Friday 18 May 2012
Published: 10/12/2011 08:00

Our miracle

KATIE BOWLER

AN overjoyed couple who tried for nine years to conceive a child have been given the best Christmas present they could wish for — a healthy baby girl.

Sarah Halliday, 33, and her husband Robert, 50, had virtually given up hope of becoming parents until IVF treatment, funded by her father-in-law’s inheritance money, worked at the first attempt.

The Horninglow couple started trying for a baby soon after they got married in 2002, but had one traumatic experience after another as Mrs Halliday repeatedly suffered ectopic pregnancies.

Mrs Halliday had her first ectopic pregnancy in November 2003, and another five months later.

Following three more years of trying to conceive, Mrs Halliday opted to have an operation to remove her fallopian tubes in a bid to increase her chances of conceiving. She had only one of her tubes removed but suffered another ectopic pregnancy in February 2009.

She told the Mail: “When Robert’s father was really ill he told us he wanted us to use his inheritance money to try IVF treatment.

“We tried it and were over the moon to discover it had been successful the first time. It’s like Robert’s mother and father were looking over us and it was meant to be.”

The couple started IVF treatment, with the help of specialists from Care Fertility in Nottingham, last Christmas and described it as the ‘best day of their lives’ when Mrs Halliday gave birth to Phoebe Betty — Betty the name of Robert’s mother — on October 5.

Proud mum Mrs Halliday said: “I never thought I’d be able to have children. She is a miracle.

“The last nine years have been so traumatic that we almost gave up hope, but it just goes to show that treatment can work. We were just incredibly lucky that it worked first time.

“An ectopic pregnancy is a devastating, stressful and upsetting thing to have to go through, especially three times, but people shouldn’t give up if they want a baby.

“It got to the point where I really couldn’t face it any more and I felt depressed and like I wasn’t a normal woman. It was making me feel a bit like a freak.”

The couple, who enjoy walking their dog, being outdoors and camping trips, said now Phoebe had arrived they had the perfect family, and this Christmas would be extra special.

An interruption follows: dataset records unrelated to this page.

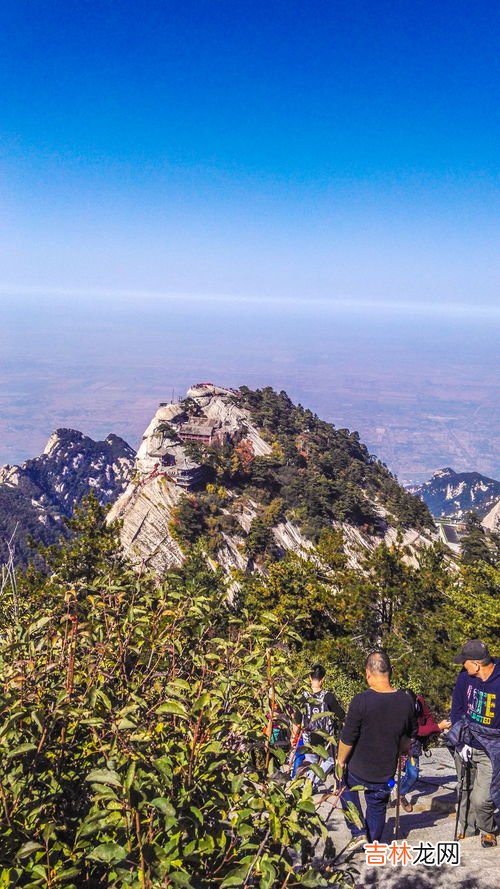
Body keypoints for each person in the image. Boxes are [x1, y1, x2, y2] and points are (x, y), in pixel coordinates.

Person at [336, 650, 417, 846]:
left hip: (358, 768)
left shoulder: (361, 701)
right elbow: (408, 738)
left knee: (343, 785)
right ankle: (373, 843)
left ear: (368, 673)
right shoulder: (406, 701)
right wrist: (400, 751)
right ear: (391, 671)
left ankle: (358, 831)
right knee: (377, 806)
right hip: (385, 771)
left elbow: (348, 738)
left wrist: (340, 761)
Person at [449, 639, 500, 849]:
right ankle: (467, 829)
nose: (463, 666)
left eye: (465, 662)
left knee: (482, 798)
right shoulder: (464, 678)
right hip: (467, 743)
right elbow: (457, 709)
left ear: (477, 663)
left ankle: (488, 829)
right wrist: (461, 743)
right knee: (464, 788)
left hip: (491, 748)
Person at [287, 663, 345, 789]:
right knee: (329, 761)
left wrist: (293, 736)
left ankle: (308, 786)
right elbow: (341, 714)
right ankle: (313, 783)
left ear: (309, 677)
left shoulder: (303, 697)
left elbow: (297, 720)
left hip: (309, 736)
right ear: (323, 679)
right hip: (325, 737)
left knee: (311, 762)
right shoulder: (328, 697)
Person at [397, 690, 451, 812]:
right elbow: (417, 730)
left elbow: (427, 716)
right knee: (405, 773)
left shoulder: (420, 701)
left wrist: (432, 730)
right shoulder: (399, 710)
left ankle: (400, 793)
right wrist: (437, 727)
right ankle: (392, 792)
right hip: (401, 744)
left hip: (414, 744)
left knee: (412, 774)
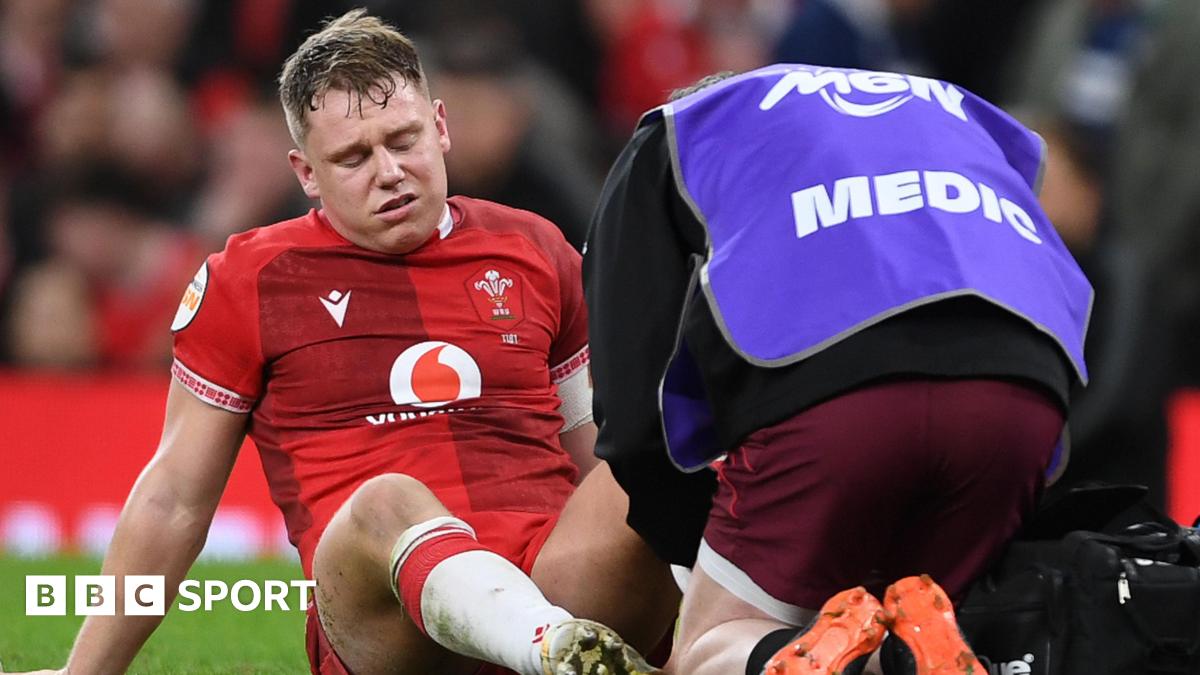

Mrs Halliday, a civil servant, said: “During previous Christmases it’s felt like something has been missing, even though me and my husband are a strong unit. We are so excited about the future, watching her develop and grow. Every day she reaches new milestones and we feel absolutely blessed to have her.

“I still can’t believe she’s here after all this time. She is the most beautiful little girl.

“I hope my story can inspire others in the same position to keep trying and not to give up hope.”

 

ECTOPIC PREGNANCY — THE FACTS

DR Maha Ragunath, a consultant reproductive medicine specialist at Care Fertility in Nottingham, who helped Mr and Mrs Halliday, said an ectopic pregnancy happened when a fertilised egg implanted elsewhere in the pelvis, rather than the uterine cavity.

The chances are 11 per 1,000 pregnancies.

The commonest site for an ectopic is in the fallopian tubes. Rarely, they occur in the ovaries, abdomen or cervix.

Dr Ragunath said: “Because the embryo has implanted in the wrong place, it does not allow normal growth or a successful ongoing pregnancy. If left untreated it can result in life-threatening blood loss.

“Early diagnosis and treatment is essential.

“Treatment can be conservative or surgical, depending on the size of the ectopic and severity of symptoms. Surgical treatment is the commonest form of treatment in most cases.”

Dr Ragunath said the symptoms can range from abnormal vaginal bleeding, lower abdominal pain, dizziness or light-headedness from blood loss.

“The rupture of an ectopic pregnancy can also cause severe crampy abdominal pain and shoulder tip pain. Though the incidence in the population is approximately 0.5 to one per cent of pregnancies may become ectopic, this rises to five per cent after assisted conception.

“In women with tubal damage either following surgery or pelvic inflammatory disease, the incidence rises to 20-30 per cent.

“There is good evidence to support the removal of damaged tubes prior to fertility treatment, reducing the risk of an ectopic pregnancy in the future.

“Removing damaged tubes also prevents toxic fluid reaching the uterine cavity, which could decrease the chances of embryos implanting after IVF.”